The next moment she thought, that is ridiculous. I am far gone. I am paranoid. It has set in with me—Phase Three—just as the Indian psychiatrist said it would. She said, “When I came here I had some talks with Yasmin about Islam. She was quite relaxed about it. I thought she was a liberal. But she was only sugaring the pill for me. She is really a fundamentalist. Would that be the word?”
Shabana hesitated. She smoothed the black folds of her
abaya,
which she had laid over the arm of her chair. “We must be clear,” she said. “When we are talking about fundamentalism we are not talking about some sect within Islam, as you Christians, I know,
have your different churches. It is true, of course, that there are differences between Muslims, throughout the world, but fundamentalism transcends these. You must think, Frances, what is the meaning of the word? We are thinking of what is basic, of what is the essence of Islam.”
“I understand what the word means.”
“Of course you do, I don’t mean to patronize you. But it is not a question of choosing between doctrines, or feeling that one should have less of something, or more of something … It is a matter of being true to the essence. Things like the veil are only a symbol.”

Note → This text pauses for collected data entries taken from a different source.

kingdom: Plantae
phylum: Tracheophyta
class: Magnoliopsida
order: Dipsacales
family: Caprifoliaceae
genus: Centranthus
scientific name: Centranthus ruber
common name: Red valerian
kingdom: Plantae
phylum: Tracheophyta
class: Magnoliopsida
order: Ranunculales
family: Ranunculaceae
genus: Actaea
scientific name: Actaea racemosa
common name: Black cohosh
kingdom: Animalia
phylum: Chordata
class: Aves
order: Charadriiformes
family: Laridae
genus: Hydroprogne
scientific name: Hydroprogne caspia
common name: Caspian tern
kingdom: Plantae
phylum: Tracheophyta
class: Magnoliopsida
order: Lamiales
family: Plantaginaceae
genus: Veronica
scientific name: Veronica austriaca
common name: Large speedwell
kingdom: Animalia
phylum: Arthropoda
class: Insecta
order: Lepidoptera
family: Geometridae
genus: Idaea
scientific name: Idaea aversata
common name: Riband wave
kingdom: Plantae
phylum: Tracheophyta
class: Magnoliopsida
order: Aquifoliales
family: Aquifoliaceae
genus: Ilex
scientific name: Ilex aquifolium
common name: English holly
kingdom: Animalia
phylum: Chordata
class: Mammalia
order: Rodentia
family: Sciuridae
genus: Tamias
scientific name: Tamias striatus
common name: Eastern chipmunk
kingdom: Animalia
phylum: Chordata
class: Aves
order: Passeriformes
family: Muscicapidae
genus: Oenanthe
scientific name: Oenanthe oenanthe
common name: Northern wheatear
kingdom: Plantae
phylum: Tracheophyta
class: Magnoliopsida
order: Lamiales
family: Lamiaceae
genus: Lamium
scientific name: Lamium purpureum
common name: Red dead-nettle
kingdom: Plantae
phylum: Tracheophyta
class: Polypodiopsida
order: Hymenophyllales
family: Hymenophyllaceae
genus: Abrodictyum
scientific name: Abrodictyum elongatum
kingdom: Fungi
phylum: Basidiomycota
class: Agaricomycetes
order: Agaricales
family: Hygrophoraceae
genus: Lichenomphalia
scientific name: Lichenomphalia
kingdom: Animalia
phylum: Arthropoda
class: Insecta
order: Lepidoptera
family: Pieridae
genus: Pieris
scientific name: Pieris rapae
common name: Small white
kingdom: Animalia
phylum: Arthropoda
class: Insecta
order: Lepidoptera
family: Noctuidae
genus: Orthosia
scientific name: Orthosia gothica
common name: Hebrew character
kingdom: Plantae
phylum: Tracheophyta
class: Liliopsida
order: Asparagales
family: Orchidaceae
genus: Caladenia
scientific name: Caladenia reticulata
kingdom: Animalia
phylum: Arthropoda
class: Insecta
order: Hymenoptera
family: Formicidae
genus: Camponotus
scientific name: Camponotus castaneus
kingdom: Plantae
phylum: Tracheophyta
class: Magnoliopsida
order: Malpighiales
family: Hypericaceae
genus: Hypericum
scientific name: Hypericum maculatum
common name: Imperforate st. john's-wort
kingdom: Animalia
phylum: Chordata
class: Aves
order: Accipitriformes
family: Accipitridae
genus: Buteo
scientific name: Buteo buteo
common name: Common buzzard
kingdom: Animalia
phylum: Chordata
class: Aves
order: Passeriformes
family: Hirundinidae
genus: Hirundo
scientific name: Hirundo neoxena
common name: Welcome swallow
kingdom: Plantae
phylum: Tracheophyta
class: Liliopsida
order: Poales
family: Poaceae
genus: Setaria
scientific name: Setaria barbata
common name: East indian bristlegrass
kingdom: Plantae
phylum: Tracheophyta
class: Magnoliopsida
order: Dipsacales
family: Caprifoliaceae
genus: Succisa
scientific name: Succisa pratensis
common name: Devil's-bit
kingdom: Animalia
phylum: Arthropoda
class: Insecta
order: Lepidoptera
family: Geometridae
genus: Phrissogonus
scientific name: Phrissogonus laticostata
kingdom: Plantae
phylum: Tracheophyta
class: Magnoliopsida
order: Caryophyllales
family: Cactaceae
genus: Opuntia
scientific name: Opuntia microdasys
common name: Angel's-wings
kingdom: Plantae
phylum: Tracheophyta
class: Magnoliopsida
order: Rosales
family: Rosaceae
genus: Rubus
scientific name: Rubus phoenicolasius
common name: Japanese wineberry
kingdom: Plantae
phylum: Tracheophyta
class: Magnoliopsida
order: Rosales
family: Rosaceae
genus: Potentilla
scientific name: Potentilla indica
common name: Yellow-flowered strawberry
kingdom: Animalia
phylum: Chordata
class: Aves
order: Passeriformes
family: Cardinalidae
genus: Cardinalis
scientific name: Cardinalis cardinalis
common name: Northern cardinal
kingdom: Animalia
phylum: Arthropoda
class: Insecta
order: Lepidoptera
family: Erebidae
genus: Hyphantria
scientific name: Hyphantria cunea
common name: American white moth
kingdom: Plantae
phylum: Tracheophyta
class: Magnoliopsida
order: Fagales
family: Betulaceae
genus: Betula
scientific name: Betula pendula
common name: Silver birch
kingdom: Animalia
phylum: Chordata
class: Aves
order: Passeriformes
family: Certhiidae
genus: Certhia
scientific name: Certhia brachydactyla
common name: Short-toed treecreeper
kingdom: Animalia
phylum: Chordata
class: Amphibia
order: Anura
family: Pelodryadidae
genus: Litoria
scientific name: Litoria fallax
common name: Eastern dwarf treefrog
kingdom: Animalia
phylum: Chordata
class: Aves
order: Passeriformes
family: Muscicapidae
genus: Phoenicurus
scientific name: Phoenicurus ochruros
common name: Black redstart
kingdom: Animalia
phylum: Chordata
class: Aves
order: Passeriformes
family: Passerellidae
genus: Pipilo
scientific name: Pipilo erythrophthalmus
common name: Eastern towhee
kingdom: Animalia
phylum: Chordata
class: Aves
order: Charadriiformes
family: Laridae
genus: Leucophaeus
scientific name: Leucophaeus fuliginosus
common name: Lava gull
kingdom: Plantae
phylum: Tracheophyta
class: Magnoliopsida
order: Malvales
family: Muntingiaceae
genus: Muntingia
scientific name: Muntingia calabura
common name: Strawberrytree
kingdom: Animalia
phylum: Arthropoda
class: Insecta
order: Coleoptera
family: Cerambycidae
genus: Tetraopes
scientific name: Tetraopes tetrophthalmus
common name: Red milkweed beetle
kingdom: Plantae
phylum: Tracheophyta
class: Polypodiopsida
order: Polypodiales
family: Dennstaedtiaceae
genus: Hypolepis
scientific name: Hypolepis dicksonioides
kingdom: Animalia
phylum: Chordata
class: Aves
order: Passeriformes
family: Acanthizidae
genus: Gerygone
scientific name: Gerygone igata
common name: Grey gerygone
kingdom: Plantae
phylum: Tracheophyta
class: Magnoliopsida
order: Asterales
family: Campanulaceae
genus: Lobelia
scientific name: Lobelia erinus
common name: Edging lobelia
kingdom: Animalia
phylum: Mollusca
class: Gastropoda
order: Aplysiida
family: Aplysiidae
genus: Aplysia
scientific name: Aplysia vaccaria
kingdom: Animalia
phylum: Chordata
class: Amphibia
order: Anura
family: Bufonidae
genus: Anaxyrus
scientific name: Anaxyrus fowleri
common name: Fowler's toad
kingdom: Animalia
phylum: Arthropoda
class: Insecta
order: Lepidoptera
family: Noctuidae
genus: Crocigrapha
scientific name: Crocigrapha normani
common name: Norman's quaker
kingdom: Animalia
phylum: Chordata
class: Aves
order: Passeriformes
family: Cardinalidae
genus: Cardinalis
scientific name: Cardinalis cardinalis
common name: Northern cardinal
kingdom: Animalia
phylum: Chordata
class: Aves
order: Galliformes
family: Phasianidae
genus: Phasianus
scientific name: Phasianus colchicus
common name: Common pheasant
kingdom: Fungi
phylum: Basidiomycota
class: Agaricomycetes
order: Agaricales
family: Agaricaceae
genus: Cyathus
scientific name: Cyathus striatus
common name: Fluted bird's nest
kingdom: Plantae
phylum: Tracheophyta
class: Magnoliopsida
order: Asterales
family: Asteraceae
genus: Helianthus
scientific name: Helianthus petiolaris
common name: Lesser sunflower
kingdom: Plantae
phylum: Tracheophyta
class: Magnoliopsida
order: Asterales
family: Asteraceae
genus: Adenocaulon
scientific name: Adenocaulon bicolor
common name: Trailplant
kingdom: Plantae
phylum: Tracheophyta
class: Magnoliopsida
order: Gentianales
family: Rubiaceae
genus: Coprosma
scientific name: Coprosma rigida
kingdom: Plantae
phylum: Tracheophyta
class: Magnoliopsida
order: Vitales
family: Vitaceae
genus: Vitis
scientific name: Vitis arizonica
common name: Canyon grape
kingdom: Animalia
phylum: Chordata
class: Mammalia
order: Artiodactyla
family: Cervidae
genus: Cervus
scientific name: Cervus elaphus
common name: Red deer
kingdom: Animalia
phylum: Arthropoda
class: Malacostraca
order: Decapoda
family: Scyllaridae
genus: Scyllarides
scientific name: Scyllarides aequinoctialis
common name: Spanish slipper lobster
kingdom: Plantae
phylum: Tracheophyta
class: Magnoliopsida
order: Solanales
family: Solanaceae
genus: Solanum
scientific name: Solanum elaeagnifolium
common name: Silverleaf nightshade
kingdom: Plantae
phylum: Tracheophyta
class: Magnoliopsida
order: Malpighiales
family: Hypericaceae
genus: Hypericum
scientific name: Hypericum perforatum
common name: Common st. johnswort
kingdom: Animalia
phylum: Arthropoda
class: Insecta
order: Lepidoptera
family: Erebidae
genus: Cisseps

“A symbol can be a very powerful thing.”
“That is quite true. And I said that it was a symbol, I did not say that it was a side issue. To Westerners the veil seems ridiculous, but we cannot just fall in with your prejudices. It is simply not possible for us to look at the Western world, to look at other religions, and say, yes please, we will have this from you, we will have this, but we don’t want that. We cannot take your bits and pieces and fit them into Islam. You see, everything that you hold—what is it the Americans say?—that you hold self-evident … that democracy is good, that liberalism is good in itself … we have never taken these ideas as naturally true.”
“They’re not part of your mental furniture.”
“Yes, that is right. You grow up with them, we do not. That is why it is so very difficult for people like me, who were educated in the West, and for people like Raji, leading his kind of life. Even those things that you are quite sure are virtues—let us say, tolerance—they are not necessarily virtues for us.”